> REQUIREMENT
Copy the lecture notes on Poisson regression word for word, from "Examples: Poisson, Binomial" up to and including "a Poisson distribution.".

> EXCERPTED PASSAGE
--- --- ---
GLM (Poisson Regression) Example

Lecture 10

February 13, 2026

Review

GLMs

Use linear model to specify (usually transformed) parameters of a non-Gaussian distribution.
Can be more challenging to specify, interpret, and check.
Examples: Poisson, Binomial regression, but almost unlimited combinations of distribution + link possible.

Poisson Regression Example

The data is overdispersed relative to a Poisson distribution.
But a Poisson GLM may produce overdispersed data, since every observation has a different \(\lambda_i\) (hence mean and variance.)

Be Cautious…

Over-relying on plots like histograms can lead to mis-specifying GLM dynamics.
--- --- ---
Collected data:
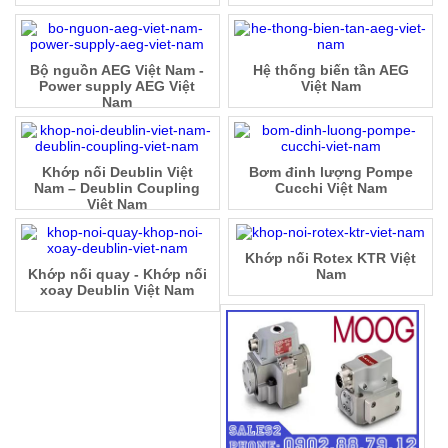
Bộ nguồn AEG Việt Nam -
Hệ thống biến tần AEG
Power supply AEG Việt
Việt Nam
Nam
Khớp nối Deublin Việt
Bơm đinh lượng Pompe
Nam – Deublin Coupling
Cucchi Việt Nam
Việt Nam
Khớp nối Rotex KTR Việt
Khớp nối quay - Khớp nối
Nam
xoay Deublin Việt Nam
--- --- ---
> EXERCISE RESPONSE
Examples: Poisson, Binomial regression, but almost unlimited combinations of distribution + link possible.

Poisson Regression Example

The data is overdispersed relative to a Poisson distribution.